27. Voces (Susana Revuelta)

Interrumpen el sueño de Clara dos gorriones que trinan alborotados en el alféizar de la ventana. «Algo va mal», murmura, amodorrada. Sin fuerzas para despegar los párpados, y aunque quisiera no oír nada, le deslumbra a través de la persiana la claridad del día y le llegan las bocinas de los coches, un frenazo en el asfalto, el bullicio del tráfico ahí abajo.

Contra su voluntad, cuenta las ocho campanadas del reloj de la iglesia. Lentamente, va percibiendo también los sonidos de alrededor: el goteo de un grifo mal cerrado, el despertador del vecino, una pinza que cae al patio. Y, de pronto, las voces. Al principio son un murmullo lejano, pero van acercándose a ella hasta susurrarle al oído, recriminándola, «qué haces sobre tu vómito, qué asco das, eres una desgraciada».
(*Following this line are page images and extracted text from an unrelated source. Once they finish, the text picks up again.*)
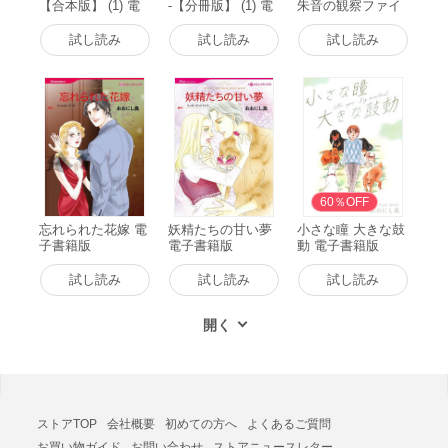
【合本版】 (1) 電
-【分冊版】 (1) 電
朱音の観察ファイ
子書籍版
子書籍版
ル- (1) 電子書籍版
試し読み
試し読み
試し読み
60％OFF
忘れられた花嫁 電
妖精たちの甘い夢
小さな瞳 大きな鼓
子書籍版
電子書籍版
動 電子書籍版
試し読み
試し読み
試し読み
ストアTOP
会社概要
初めての方へ
よくあるご質問
お買い物ガイド
お問い合わせ
ストアニュースレター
Se sienta en la cama y hunde la cara en la almohada, «no puedo más, no quiero oíros, marchaos», pero las voces no callan. Como se hace tarde, se recompone como puede y se seca las lágrimas para no alarmar a Laura al despertarla, y mientras le prepara el Cola-Cao y un bollo para el recreo calcula mentalmente que con dos blísteres, la próxima vez, no podrán despertarla.